Why the sudden changes?
The changes have come into existence to keep a stricter check on the E-Commerce industry, which was till now running wild without proper regulations. Traditional retailer (brick-and-mortar retailers) have been opposing online shopping portals for violating competition norms, predatory pricing, etc.
Key changes :-
The changes that have been proposed are particularly hard-hitting on American and Chinese firms, but their Indian counterparts don’t have it that easy either.
- Data :- The draft bars retailers in the country from allowing data access to foreign businesses even with the consent of the user. Currently, data gathered by e-commerce companies in the country is stored on the private cloud storage capacities outside India for financial reasons. Due to this, companies like Amazon and Flipkart will have to undergo major restructuring processes. Also, the draft has proposed that the Data gathered by these companies must be shared with smaller players in the E-Commerce field, particularly the MSMEs and start-ups. This is intended to provide a level playing field to all players, big or small. The reasoning behind these changes is that Data is a national asset and everybody should have access to it.
- Anti-Piracy and Anti-Counterfeiting :- The E-Commerce industry is plagued with this problem. To tackle this, the draft policy has proposed certain changes to be complied with.
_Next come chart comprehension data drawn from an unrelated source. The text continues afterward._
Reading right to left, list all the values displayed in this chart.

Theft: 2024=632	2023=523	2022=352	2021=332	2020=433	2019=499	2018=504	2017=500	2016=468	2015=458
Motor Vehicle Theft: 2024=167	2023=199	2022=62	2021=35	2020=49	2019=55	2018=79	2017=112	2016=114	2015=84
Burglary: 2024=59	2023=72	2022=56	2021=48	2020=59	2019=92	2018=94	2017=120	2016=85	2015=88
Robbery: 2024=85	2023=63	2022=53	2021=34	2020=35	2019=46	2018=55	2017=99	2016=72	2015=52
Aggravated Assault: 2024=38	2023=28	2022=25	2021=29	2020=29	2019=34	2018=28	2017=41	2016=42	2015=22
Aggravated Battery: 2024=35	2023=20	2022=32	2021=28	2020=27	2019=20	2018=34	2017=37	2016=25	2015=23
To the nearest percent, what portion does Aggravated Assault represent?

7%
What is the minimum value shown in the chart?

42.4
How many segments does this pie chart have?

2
It suggests that e-tailers must publicly share all relevant details of the sellers listed on their portals. Online retailers must display phone numbers and email addresses for consumer grievances and offer a primary solution to each problem within a week. Online retailers also have to seek authorization from trademark owners before enlisting the products.
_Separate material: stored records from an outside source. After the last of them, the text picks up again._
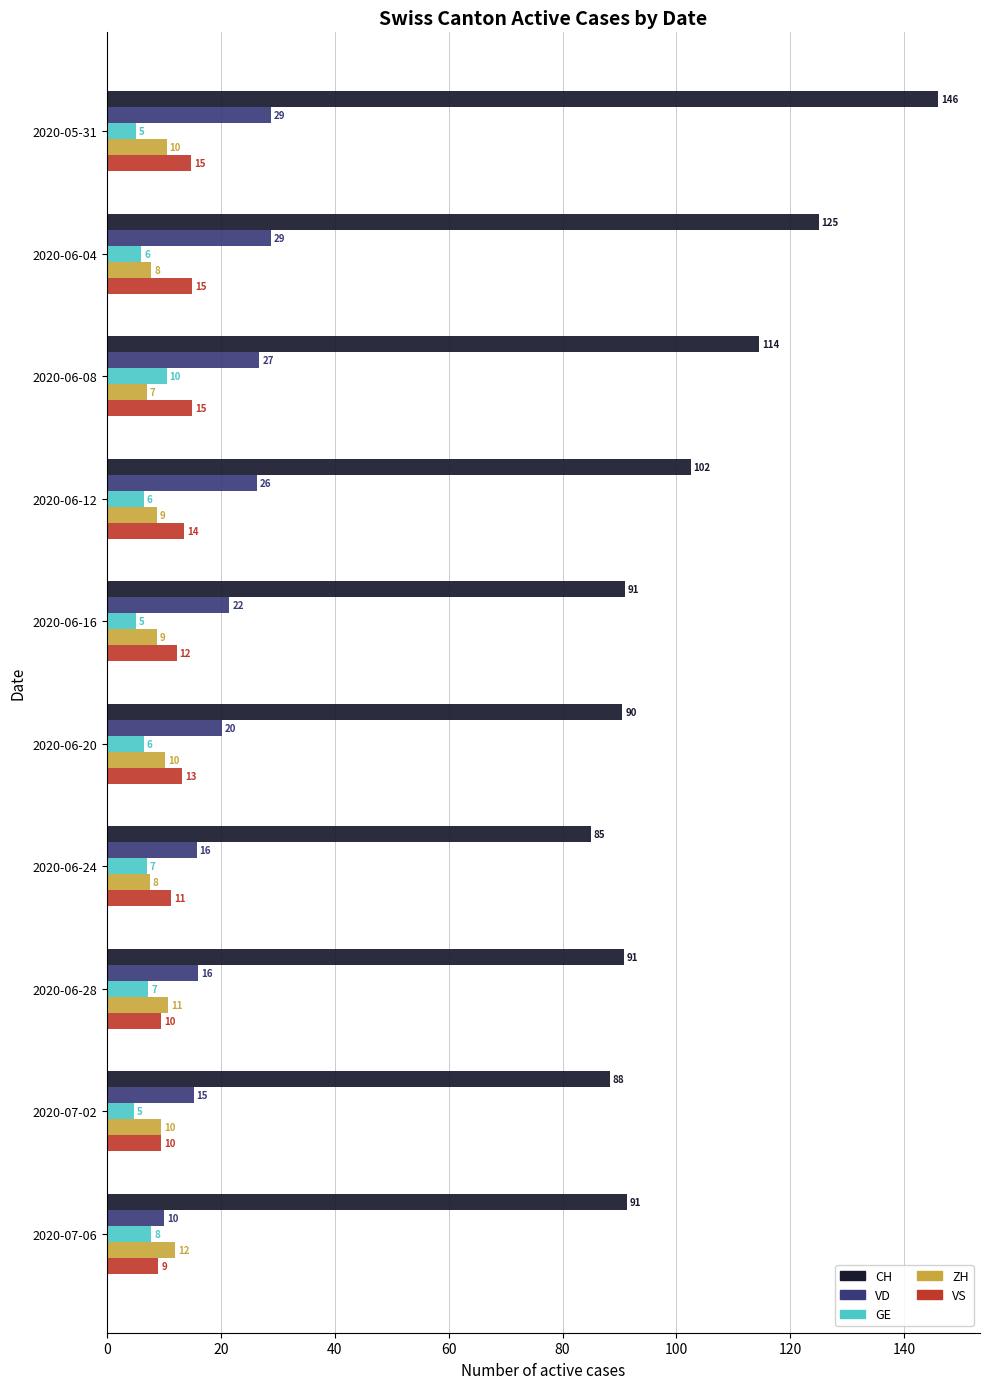

True or false: VS has a value of 17.6 at 2020-06-24.

False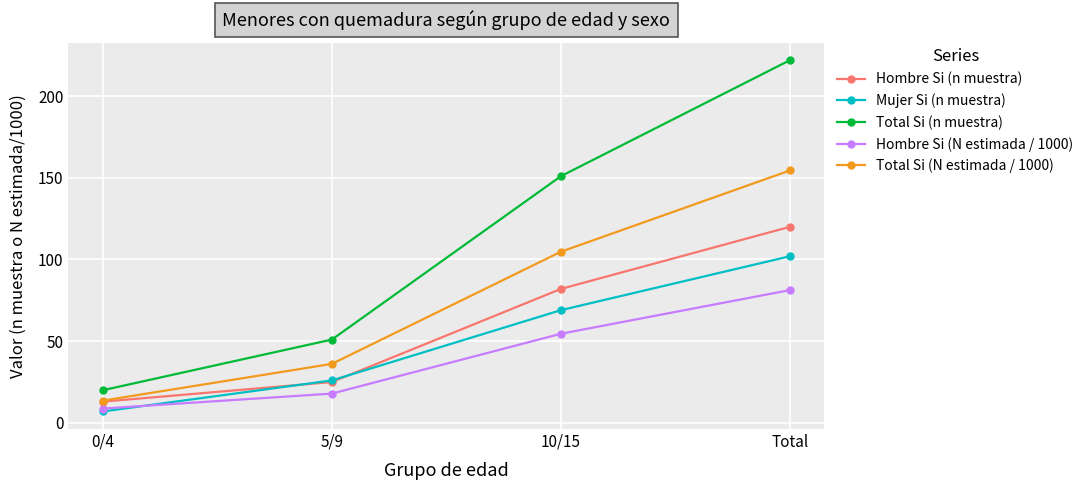

What is the label of the 2nd point from the right?

10/15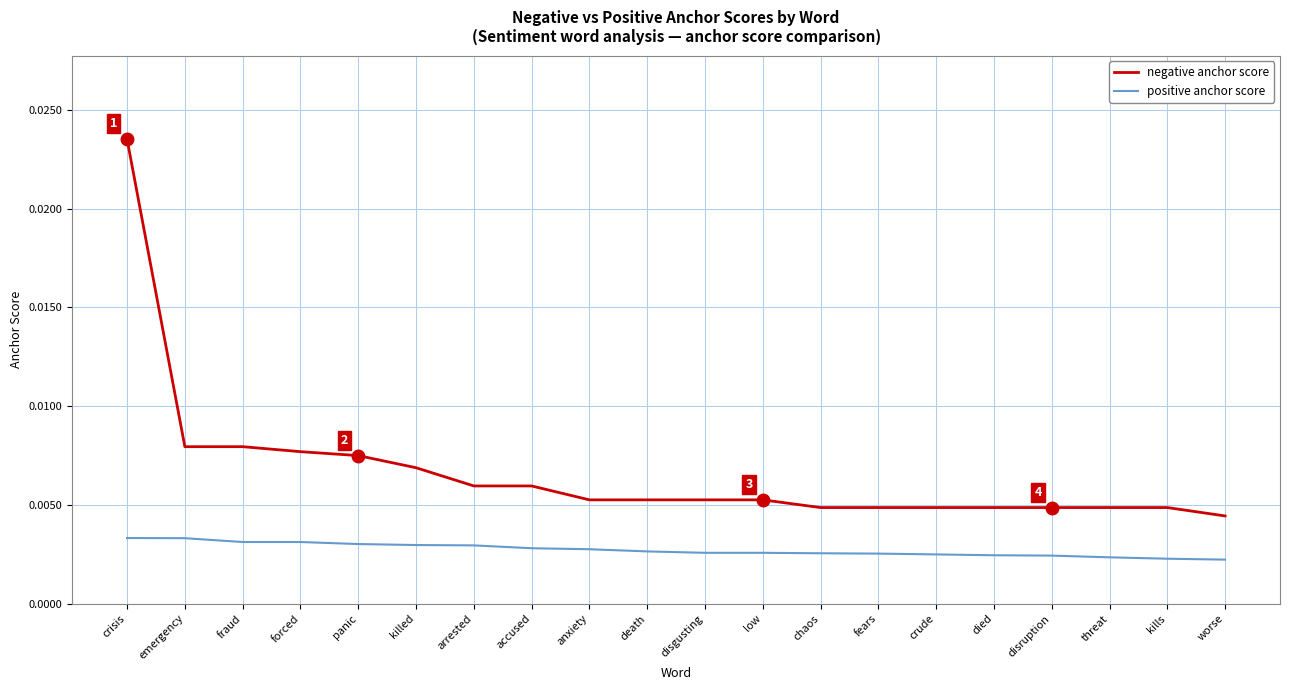

Which label corresponds to the largest value in the chart?

crisis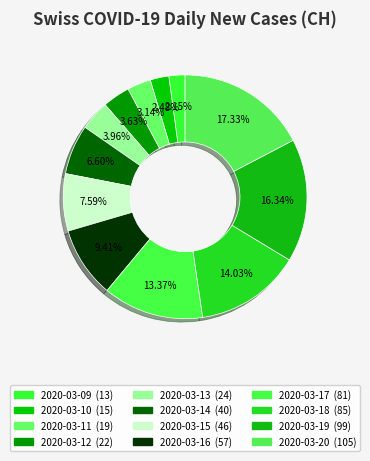

Which slice is the largest?

2020-03-20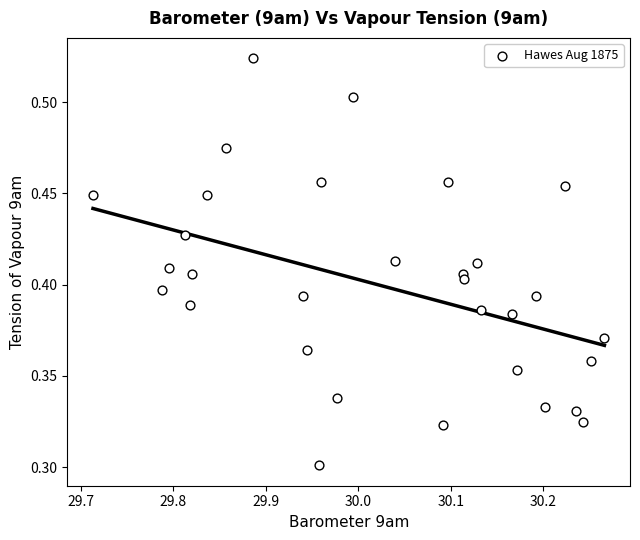

What is the range of X values (max minus min)?

0.6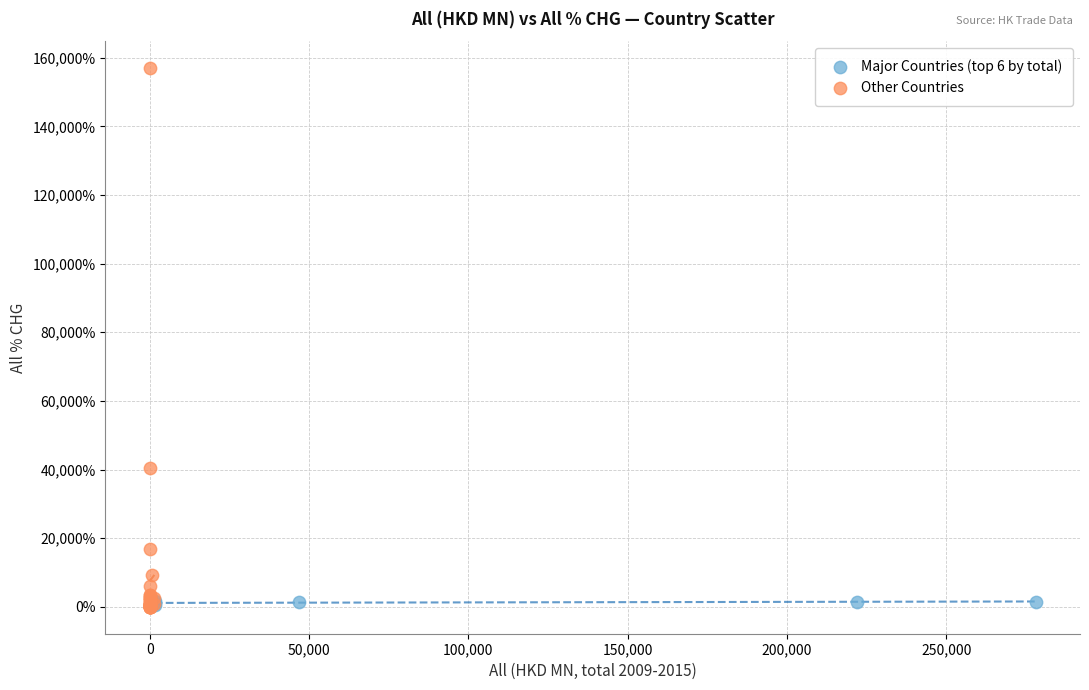

Which series reaches the maximum Y coordinate?

Other Countries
- Unauthorized E-Commerce Websites :- The new draft policy comes down heavily on unauthorized e-commerce websites, especially Chinese firms such as Shein, Romwe and Club Factory. These firms have been found to be misusing the “Gifting” route to avoid customs duty and GST. To curb this, the draft policy mandates that all E-Commerce websites channel their shipments from other countries through the customs route. It has also made it mandatory for the E-Commerce website to have a registered business entity in the country as the firms through which all sales are transacted.
Impact on the industry :-
- With the stringent regulations, some of the companies will have to go through a major restructuring to comply with the norms fully.
- Shifting data storage from foreign locations to India will be expensive and time-consuming for the firms. More Investments will have to flow in for this transition.
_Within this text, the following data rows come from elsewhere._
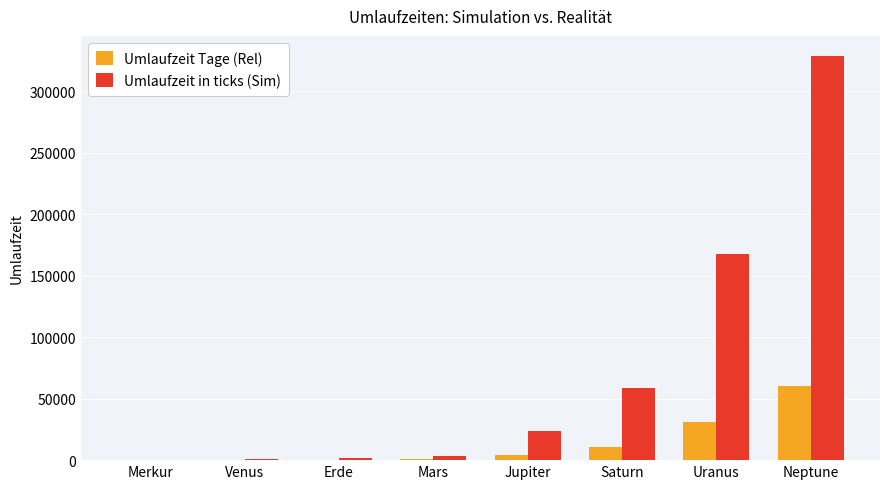

What value does the Umlaufzeit in ticks (Sim) series have at Neptune?

328461.3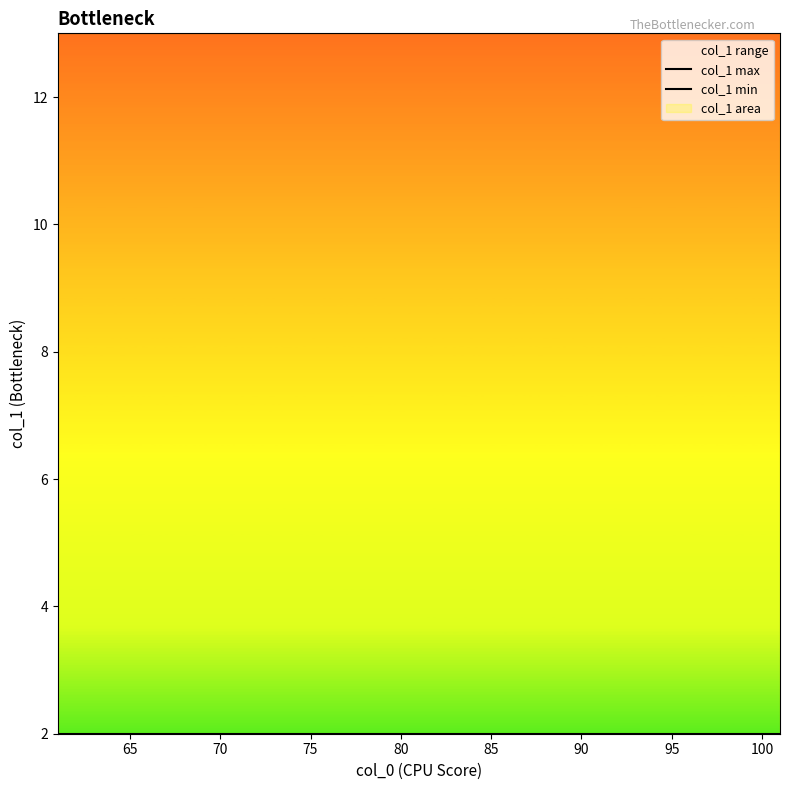

Reading right to left, what are all the values shown in this chart?

col_1_min: 70=2	69=2	68=2	67=2	66=2	65=2	64=2	63=2	62=2	61=2
col_1_max: 70=13	69=13	68=13	67=13	66=13	65=13	64=13	63=13	62=13	61=13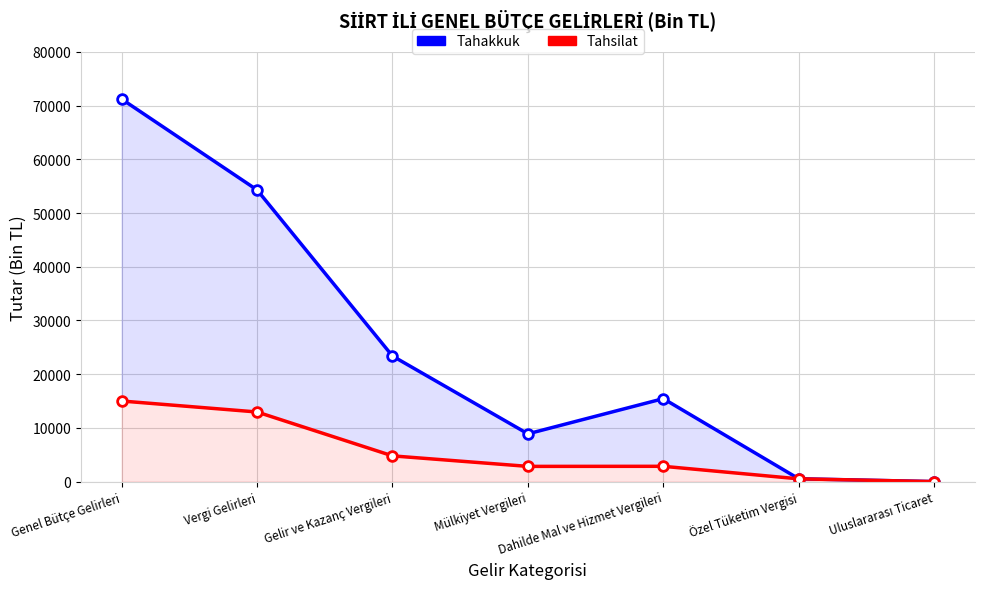

Which series has the widest spread of values?

Tahakkuk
- To comply with the anti-piracy and anti-counterfeiting norms, more paperwork and legal hassle will take place.
- Chinese companies will be the worst hit group by these norms due to mal-practices and misuse of the current norms.
- Practices like cheap and predatory pricing, flash sales, high-inventory buying, etc. will be watered down, providing a fair chance to offline traders.
- Some say that the norms might even force some companies to exit the Indian market.
Keeping the magnitude of these changes in mind the government has given a window of 3 years to comply with the draft and also, invited feedback to the policies. The true impact of these changes will take time to surface and for now, we can only wait and watch.